Eines Tages fand Stachel unter einer Eiche eine große Eichel. Er wollte sie in seinen Bau rollen. Doch da – hopp! – schnappte sich Puschel die Eichel.

"Die ist mein!", fauchte der Igel.
"Nein, meine!", lachte das Eichhörnchen.

Sie stritten und stritten. Stachel sträubte seine Stacheln. Puschel wedelte mit dem Schwanz. Da rollte die Eichel ins Gras und war weg.

"Siehst du!", brummte Stachel.
"Selber schuld!", schmollte Puschel.

Sie drehten sich den Rücken zu. Stachel ging nach links, Puschel nach rechts.

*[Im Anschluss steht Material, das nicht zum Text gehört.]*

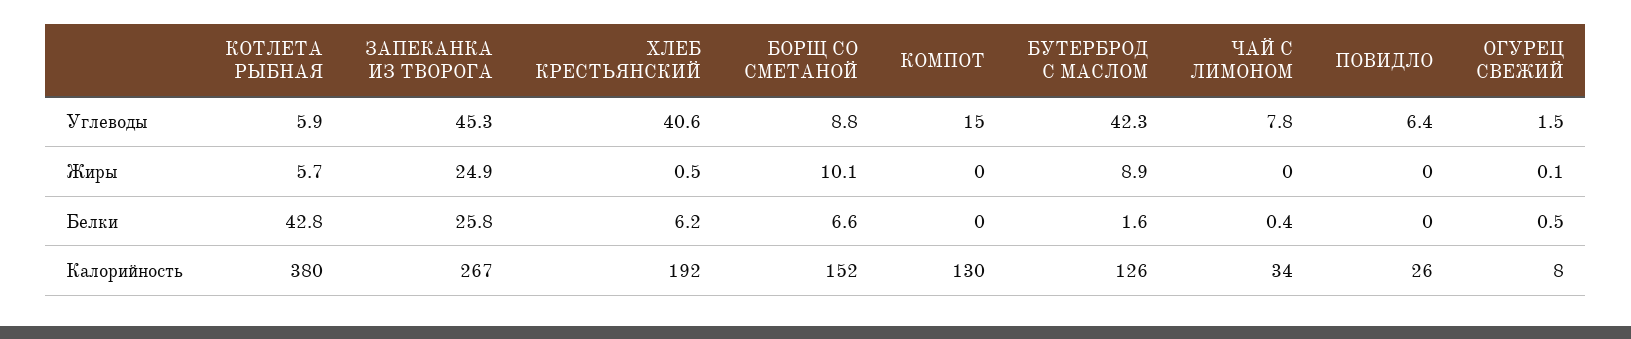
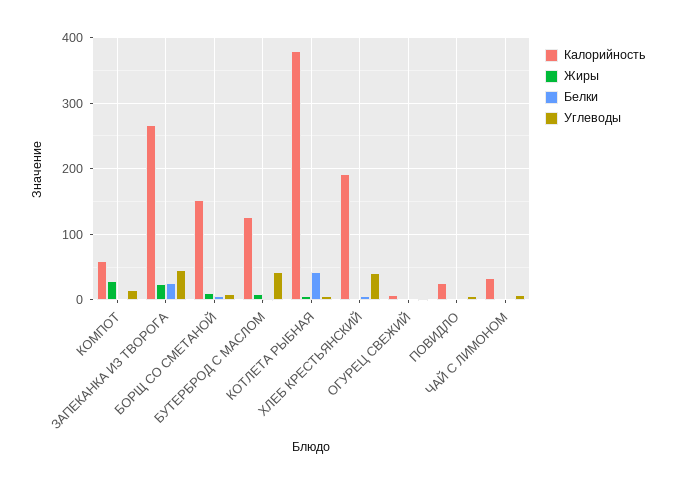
  {
    "Углеводы": {
      "КОТЛЕТА РЫБНАЯ": 5.9,
      "ЗАПЕКАНКА ИЗ ТВОРОГА": 45.3,
      "ХЛЕБ КРЕСТЬЯНСКИЙ": 40.6,
      "БОРЩ СО СМЕТАНОЙ": 8.8,
      "КОМПОТ": 15,
      "БУТЕРБРОД С МАСЛОМ": 42.3,
      "ЧАЙ С ЛИМОНОМ": 7.8,
      "ПОВИДЛО": 6.4,
      "ОГУРЕЦ СВЕЖИЙ": 1.5
    },
    "Жиры": {
      "КОТЛЕТА РЫБНАЯ": 5.7,
      "ЗАПЕКАНКА ИЗ ТВОРОГА": 24.9,
      "ХЛЕБ КРЕСТЬЯНСКИЙ": 0.5,
      "БОРЩ СО СМЕТАНОЙ": 10.1,
-     "КОМПОТ": 0,
+     "КОМПОТ": 30,
      "БУТЕРБРОД С МАСЛОМ": 8.9,
      "ЧАЙ С ЛИМОНОМ": 0,
      "ПОВИДЛО": 0,
      "ОГУРЕЦ СВЕЖИЙ": 0.1
    },
    "Белки": {
      "КОТЛЕТА РЫБНАЯ": 42.8,
      "ЗАПЕКАНКА ИЗ ТВОРОГА": 25.8,
      "ХЛЕБ КРЕСТЬЯНСКИЙ": 6.2,
      "БОРЩ СО СМЕТАНОЙ": 6.6,
      "КОМПОТ": 0,
      "БУТЕРБРОД С МАСЛОМ": 1.6,
      "ЧАЙ С ЛИМОНОМ": 0.4,
      "ПОВИДЛО": 0,
      "ОГУРЕЦ СВЕЖИЙ": 0.5
    },
    "Калорийность": {
      "КОТЛЕТА РЫБНАЯ": 380,
      "ЗАПЕКАНКА ИЗ ТВОРОГА": 267,
      "ХЛЕБ КРЕСТЬЯНСКИЙ": 192,
      "БОРЩ СО СМЕТАНОЙ": 152,
-     "КОМПОТ": 130,
+     "КОМПОТ": 60,
      "БУТЕРБРОД С МАСЛОМ": 126,
      "ЧАЙ С ЛИМОНОМ": 34,
      "ПОВИДЛО": 26,
      "ОГУРЕЦ СВЕЖИЙ": 8
    }
  }

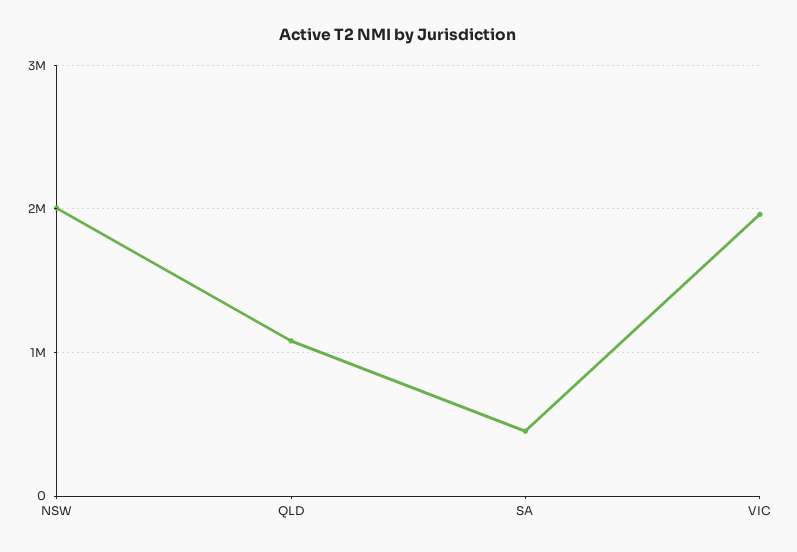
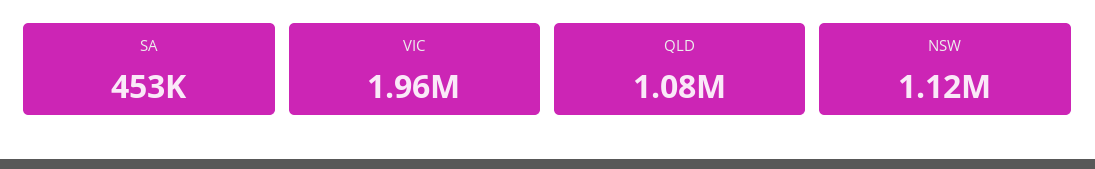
  {
-   "NSW": 2000000,
+   "NSW": 1120000,
    "QLD": 1080000,
    "SA": 453000,
    "VIC": 1960000
  }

Plötzlich wurde der Himmel dunkel. Bumm! – donnerte es. Puschel erschrak und kauerte sich auf einem Ast zusammen. Die ersten Tropfen fielen.

Stachel suchte Schutz. Unter seinem alten Baumstumpf war schon Wasser.

"Au weia!", piepste er.

Da raschelte es im Gebüsch. Ein großes Blatt eines Klettengewächses neigte sich zur Erde. Darunter war es trocken!

Puschel sah das Blatt auch und sprang hin. Sie trafen sich darunter.

"Bist du auch hier?", staunte Stachel.
"Ja", flüsterte Puschel.

Der Donner grollte, der Regen prasselte, aber unter dem Blatt war es gemütlich. Stachel schmiegte sich an Puschel. Sie war weich und warm. Puschel legte ihr Schwänzchen auf seinen stacheligen Rücken.

"Hast du Angst?", fragte der Igel.
"Nein. Und du?"
"Ich auch nicht. Weil du da bist."

Sie saßen und lauschten dem Regen. Dann kam die Sonne hervor. Die Tropfen auf dem Blatt glitzerten wie Perlen.

Puschel holte aus ihrem Versteck eine kleine Eichel hervor.
"Hier. Die ist für dich", sagte sie.

Stachel lächelte.
"Nein, teilen wir sie."

Sie aßen die Eichel zusammen und rannten spielen. Und die alte Klette stand noch lange da wie ein Regenschirm.